Background: Falls are dangerous to the health of older adults and can impact their functional status leading to frailty. The use of potentially inappropriate medications (PIMs) among older adults lead to adverse health outcomes and increase the risk of falls. Polypharmacy is a state in which five medications, or more, are consumed concurrently. Polypharmacy increases the incidence of falls. Beers criteria by American Geriatric Society is one of the many criteria used to detect PIMs. It assesses the appropriateness of drug prescriptions i.e., correct dose, duration, and indications to ensure the safety of these drugs and decrease the hazards of side effects and reduce drug interactions.
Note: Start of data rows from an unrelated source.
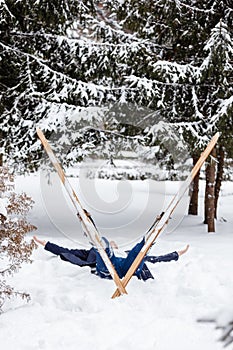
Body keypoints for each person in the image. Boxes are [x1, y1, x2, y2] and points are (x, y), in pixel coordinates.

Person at [33, 235, 189, 281]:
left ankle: (147, 240)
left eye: (114, 243)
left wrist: (176, 254)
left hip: (127, 268)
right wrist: (45, 244)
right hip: (106, 267)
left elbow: (157, 259)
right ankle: (101, 244)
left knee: (137, 254)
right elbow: (66, 251)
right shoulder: (92, 254)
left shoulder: (125, 252)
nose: (115, 243)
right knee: (104, 252)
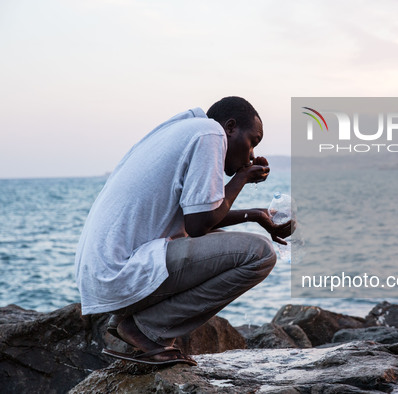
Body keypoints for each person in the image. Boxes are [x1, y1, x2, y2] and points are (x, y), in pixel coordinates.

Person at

Method: A total of 387 outpatients aged 60 or older were physically interviewed, the patients were recruited from University Hospital and Family Medicine Center in Khobar city, Saudi Arabia, between the period of November 2021 to March 2022. All Patients were able to walk independently. The survey began by collecting patients’ demographics, medications history, three key questions to detect the risk of falls which was developed by the Center of Disease Control (CDC). Polypharmacy defined as (concurrent use of five or more medications), and PIMs defined as (use of one or more medication in the Beers list) were examined against risk of falls in elderly. Multiple logistic regression analyses were used to adjust for confounders. Result: A total of 387 patients participated in the study, 62% were male, most participants belonged in the 60 < 65 years age category (47.80%). Among all patients, 55% had a high risk of falling and 21 % of patients had fell during the past year. Polypharmacy applied to 50.90% of all patients, while Beers criteria positive group applied to 51.42%. Risk of falls and prior falls were associated with polypharmacy both before and after adjustment.Conclusion: The results showed a significant association between risk of falls with polypharmacy and PIM’s, more than half of our study population had a high risk of falls. Of those at a higher risk, one out of five had indeed experienced a fall in the last 12 months. Higher rates of falls were associated with older age, lower educational levels, female gender, and cardiovascular medications.